Provincial health officer Dr. Bonnie Henry and Health Minister Adrian Dix announced the new numbers Wednesday during a live briefing.

There are now 8,941 active cases of COVID-19 in B.C., another new record. Of that total, 337 people are hospitalized with the coronavirus, which is also a record. There are 79 people in intensive care with the virus.

Since the pandemic began, the province has recorded 34,728 cases of COVID-19 and 469 deaths.

Henry also announced multiple new outbreaks of the disease on Wednesday, including two community outbreaks in the Fraser Health region, at The Cove Shelter in Surrey and at Millennium Pacific Greenhouses in Delta.

Three more health-care facilities have had outbreaks of the coronavirus declared: Royal City Manor long-term care home in New Wesminster, Saanich Peninsula Hospital in Saanich and West Coast General Hospital in Port Alberni.

With 54 ongoing outbreaks in long-term care in the province and a recent spike in the number of daily deaths B.C. has seen, Henry highlighted the need for British Columbians to overcome their pandemic fatigue.

“We hope and expect that vaccines will be ready in the next few weeks,” the provincial health officer said. “But this virus continues to move and move quickly between us, and it takes lives. Another 12 families have been affected today, and we are continuing to see unchecked transmission in many places despite our efforts.”

A total of 10,201 people are under active public health monitoring because of exposures to known cases of COVID-19, Henry said, adding that public health orders she has put in place must be followed to get the province through the rest of the pandemic’s second wave.

“Those are there because we know that these are situations where this virus can spread very easily now,” she said. “It’s not about bad people or people doing the wrong things, it’s the fact that we know this virus can spread even in places where we thought it was safe with the guidelines we had in place just a few months ago.”

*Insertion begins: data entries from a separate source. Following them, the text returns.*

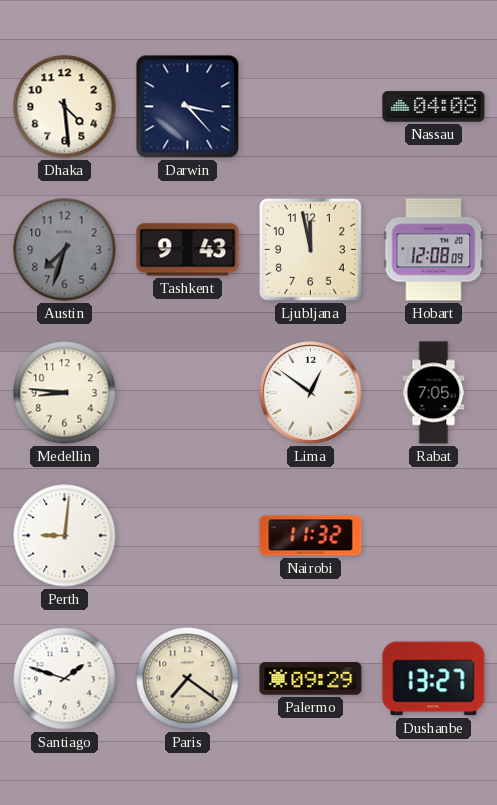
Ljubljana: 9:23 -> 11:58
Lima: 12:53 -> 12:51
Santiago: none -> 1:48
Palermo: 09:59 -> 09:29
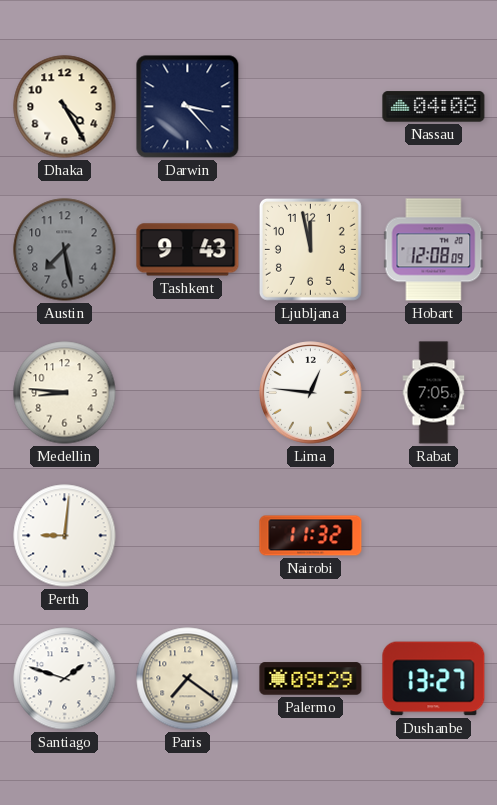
Dhaka: 4:29 -> 4:25
Austin: 7:33 -> 7:28
Lima: 12:51 -> 12:46
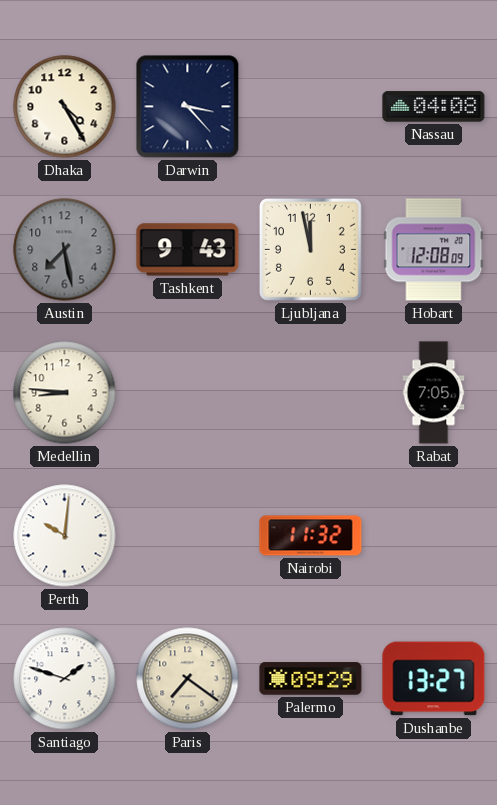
Lima: 12:46 -> none
Perth: 9:01 -> 10:01
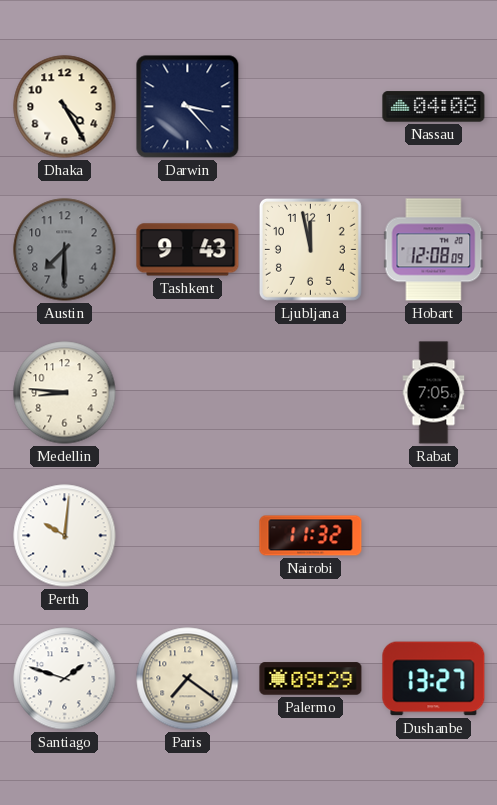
Austin: 7:28 -> 7:30
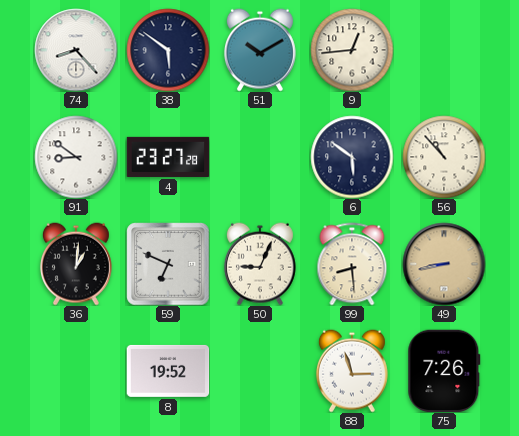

Henry also repeated her plea to British Columbians and residents of other provinces to stay home and avoid travelling outside of their local communities.

She acknowledged that it has been a “challenge” for people to limit their travel, citing examples of people travelling to and from B.C. for recreation and sports, despite health officials’ warnings.

The provincial health officer shared the specific example of an “old-timers'” hockey team from B.C.’s Interior that travelled to Alberta. She declined to identify the team or where it was from, saying her understanding is that it’s not a unique case. She described it as a “cautionary tale.”

“Now, there are dozens of people who are infected and it has spread in the community,” Henry said. “We need to stop. Right now. To protect our communities and our families and our health-care workers. This is avoidable, and these are the measures that we need to take.”

Wednesday’s new outbreaks come alongside five outbreaks that have been declared over, including the care home outbreaks at Cottage Worthington Pavilion in Abbotsford, Discovery Harbour Care Centre in Campbell River and Orchard Manor in Kelowna.

The other two health-care outbreaks recently concluded are at acute-care units at Burnaby Hospital and Langley Memorial Hospital.

Most of the new cases added Wednesday are located in the Lower Mainland, with 529 in Fraser Health and 174 in Vancouver Coastal Health.

Elsewhere in the province, 66 cases have been added in Interior Health, 45 in Northern Health and 20 in Island Health.